In view of the terrorist threat to Lebanon, whose majority population is Shiite, Iran sees a need to protect its own interests there, as well as in neighboring Syria to protect the Shiite-Alawite government of Assad.

The Islamic State already has taken over the eastern part of Syria, erasing the political demarcation line with Iraq through the establishment of a Sunni caliphate with its extreme Sunni Wahhabi interpretation of Islam.

Fathali’s offer comes as Iraq, led by the Shiite Prime Minister Nouri al-Maliki, has been engaged in serious fighting with the Islamic State, which has overrun the Sunni portions of the western and central portions of Iraq and now is threatening to attack Iraq’s capital, Baghdad.

Baghdad is just inside the Shiite portion of the southern half of the country.

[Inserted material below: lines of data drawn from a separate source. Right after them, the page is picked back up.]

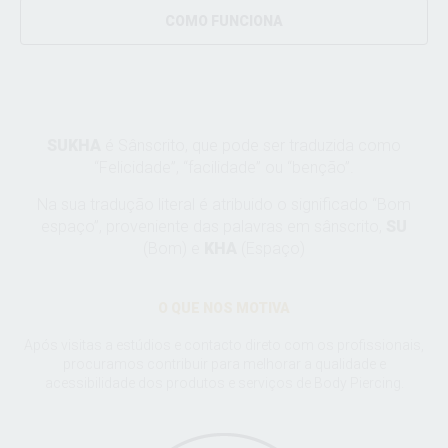
COMO FUNCIONA
SUKHA
é Sânscrito, que pode ser traduzida como
“Felicidade”, “facilidade” ou “benção”.
Na sua tradução literal é atribuido o significado “Bom
espaço”, proveniente das palavras em sânscrito,
SU
(Bom) e
KHA
(Espaço)
O QUE NOS MOTIVA
Após visitas a estúdios e contacto direto com os profissionais,
procuramos contribuir para melhorar a qualidade e
acessibilidade dos produtos e serviços de Body Piercing.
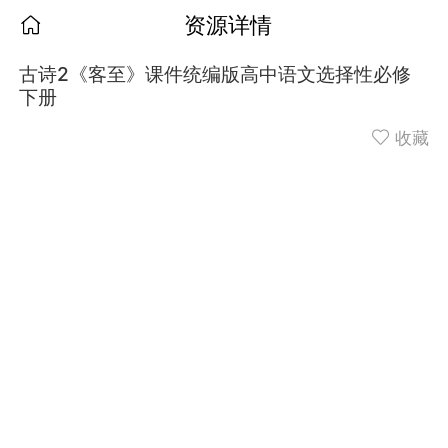
资源详情
古诗2《客至》课件统编版高中语文选择性必修
下册
收藏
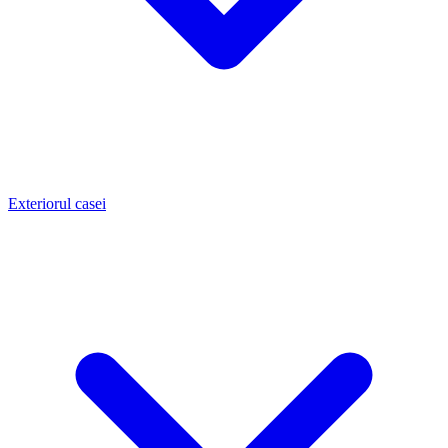
Exteriorul casei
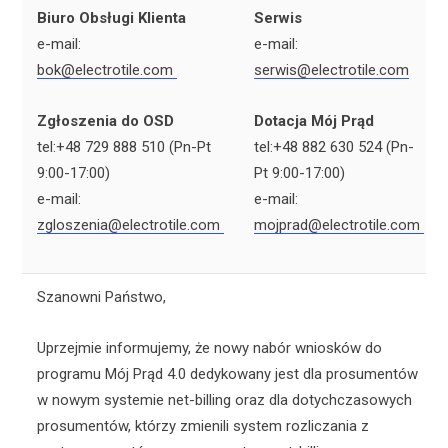
Biuro Obsługi Klienta
Serwis
e-mail:
e-mail:
bok@electrotile.com
serwis@electrotile.com
Zgłoszenia do OSD
Dotacja Mój Prąd
tel:+48 729 888 510 (Pn-Pt
tel:+48 882 630 524 (Pn-
9:00-17:00)
Pt 9:00-17:00)
e-mail:
e-mail:
zgloszenia@electrotile.com
mojprad@electrotile.com
Szanowni Państwo,
Uprzejmie informujemy, że nowy nabór wniosków do
programu Mój Prąd 4.0 dedykowany jest dla prosumentów
w nowym systemie net-billing oraz dla dotychczasowych
prosumentów, którzy zmienili system rozliczania z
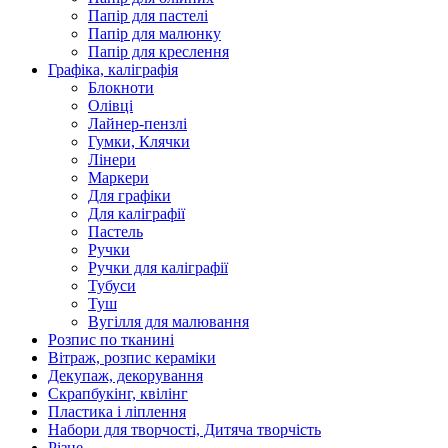
Папір для пастелі
Папір для малюнку
Папір для креслення
Графіка, каліграфія
Блокноти
Олівці
Лайнер-пензлі
Гумки, Клячки
Лінери
Маркери
Для графіки
Для каліграфії
Пастель
Ручки
Ручки для каліграфії
Тубуси
Туш
Вугілля для малювання
Розпис по тканині
Вітраж, розпис кераміки
Декупаж, декорування
Скрапбукінг, квілінг
Пластика і ліплення
Набори для творчості, Дитяча творчість
Різне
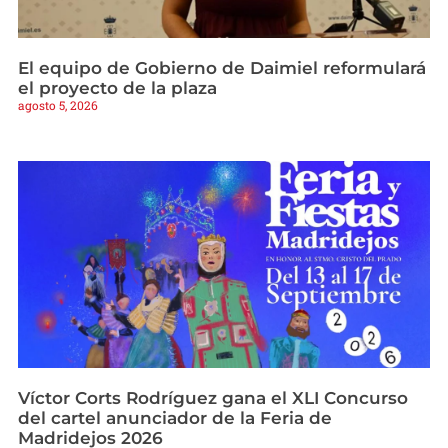
El equipo de Gobierno de Daimiel reformulará
el proyecto de la plaza
agosto 5, 2026
Víctor Corts Rodríguez gana el XLI Concurso
del cartel anunciador de la Feria de
Madridejos 2026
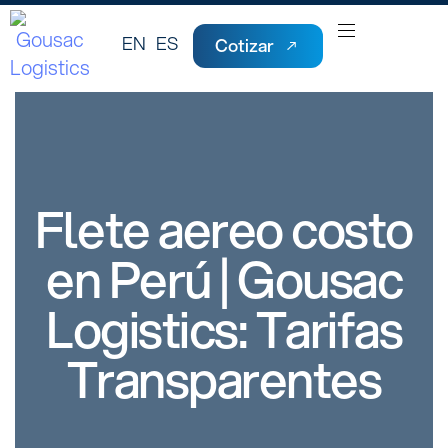
EN
ES
Cotizar
Flete aereo costo
en Perú | Gousac
Logistics: Tarifas
Transparentes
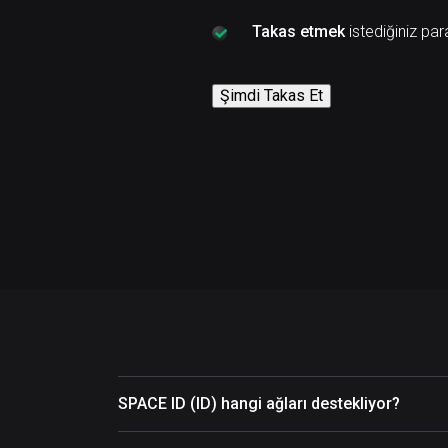
Takas etmek
istediğiniz para
Şimdi Takas Et
SPACE ID (ID) hangi ağları destekliyor?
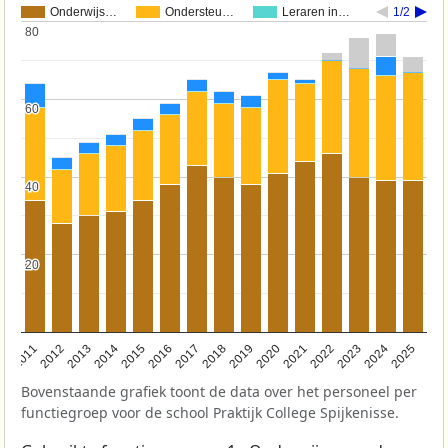
Onderwijs…
Ondersteu…
Leraren in…
1/2
80
80
60
60
40
40
20
20
2011
2012
2013
2014
2015
2016
2017
2018
2019
2020
2021
2022
2023
2024
2025
Bovenstaande grafiek toont de data over het personeel per
functiegroep voor de school Praktijk College Spijkenisse.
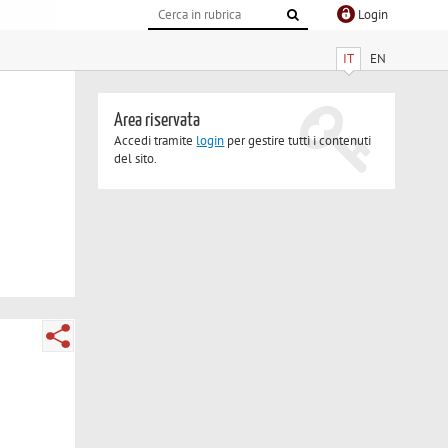
Login
IT
EN
Area riservata
Accedi tramite
login
per gestire tutti i contenuti
del sito.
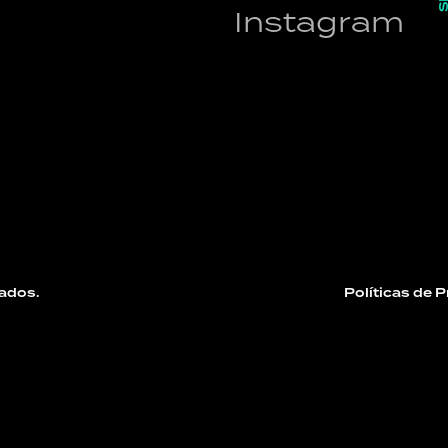
Instagram
ados.
Políticas de 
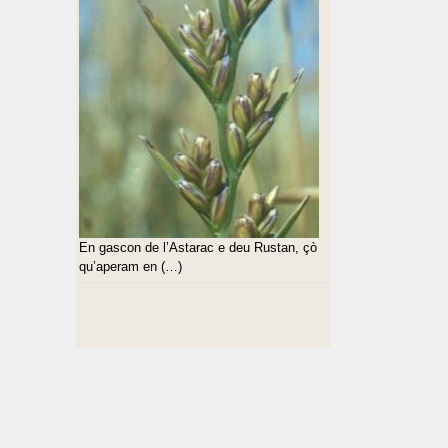
En gascon de l’Astarac e deu Rustan, çò
qu’aperam en (…)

While Shiites form a majority of the population in Iraq, Sunni Muslims and Sunni Kurds are also in the northern part of the country.

Maliki is seeking to hold his government together but has turned down outside advice to make it more inclusive by bringing in more Sunnis and Kurds.

For their part, the Kurds appear to have given up on any further representation in the Maliki government and have decided to take the lands they occupy in the north, including the oil-rich region around Kirkuk, and establish a de facto Kurdistan.

If the Iraqi Kurds can unite with the Kurds in the northern part of Syria and get the southern part of Turkey, where Kurds are a majority of the population, they can claim the lands as part of Kurdistan, all of which are in oil-rich regions of the three countries.